Text by RAY BALOGH
Photos by DEB PATTERSON
Wooden boat enthusiasts gathered on and near Lake Wawasee Saturday, June 24, for a “classic boat gathering.”
About two dozen wooden boats bobbed with the waves at the Oakwood Resort piers and another 10 or so were proudly displayed on resort grounds.
“It’s really more like a rally than a boat show,” said organizer Jeanne Knecht.
“There are no awards and no judging,” said her husband, Luke. “It’s just a gathering of people who like wooden boats.”
The attendance was “pretty decent,” according to Jeff Guyas, owner of Wawasee Slip, formerly Macy’s Marina.
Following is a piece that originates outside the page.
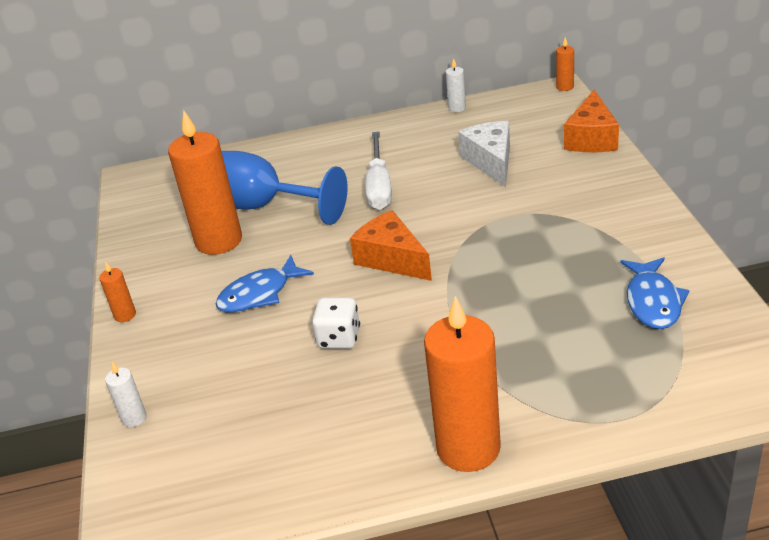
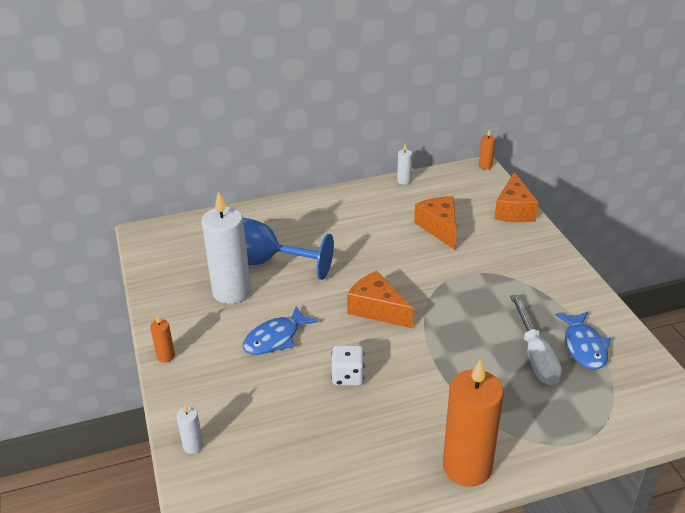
camera: 10 degrees left, 0 degrees up
(219, 241) = (231, 292): orange candle -> white candle
(379, 186) = (354, 247): white screwdriver -> white screwdriver (535, 355)
(491, 162) = (439, 228): white cheese -> orange cheese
Guyas has worked on many of the “80 or so” wooden boats moored on Lake Wawasee.
The event evolved from the Sunday morning Thunder Run, launched in 2013 by local boat owner Bill Coon and Guyas.
“Nobody wanted to go out and use their wooden boats very often,” said Coon. “So we came up with an event where they would actually use them.” The Thunder Run commences at 10 a.m. every Sunday between the Memorial Day and Labor Day weekends.
The circuit around Lake Wawasee takes about 35 minutes; the pace is held at 2,000 rpm. “Not too many of the boats have speedometers,” said Coon.
Jeanne took “a lot” of photos each week, opened a Facebook page, “Wawasee Wooden Boats,” and posted the pictures with commentary.
“The page has over 800 likes,” she said. “We’ve gotten comments from Europe, Japan, South America, all over the world,” said Luke.
Chuck and Diane Rice arrived for their third appearance at the gathering in their 1964 Century Coronado, number of 19 of 51 made that year.
They have also attended boat shows in Manistee, Mich.; Angola; and Fox Lake west of Chicago.
“This is our toy,” they said, citing the informational plaque they displayed, “she loves to run and we try to indulge her often.”
“I kind of grew up on the water and fell in love with wood boats when I was a little boy,” said Chuck. “There is nothing that sounds like them and nothing that rides like them.”
Diane’s uncle had a wooden boat “but I’d never been in one.” She wanted to invest the money in a swimming pool, “but I absolutely do not regret this choice.”
Friz Kreutzinger from Fishers brought half a dozen of his boats. “The fun of it is everyone comes up and says, ‘I remember when. This reminds me of my childhood.’”
Boat names included:
- Agitator, owned by a Maytag repairman
- Dark and Stormy, named after the rum and ginger beer cocktail
- Sweet Pea, christened for Jeanne Knecht’s pet name. “That was a surprise,” she said.
- Chief, after Miami chief Wawasee
- Miracle, “because it was a miracle I got it,” said Bill Coon.
Two boats sported names after the corporations their owners worked for. Be Sharp and Havin’ a Ball were dubbed, respectively, by executives for Sharpie, maker of permanent ink pens, and Ball Corporation, the Muncie-based jar manufacturer. Both names are emblazoned in trademark font.
Beginning last weekend, wooden boat owners are offering Oakwood Resort guests rides around the lake for a charitable contribution of $25.
The donations will go to designated local charities, such as Teen Parents Succeeding, at the discretion of the boat owner.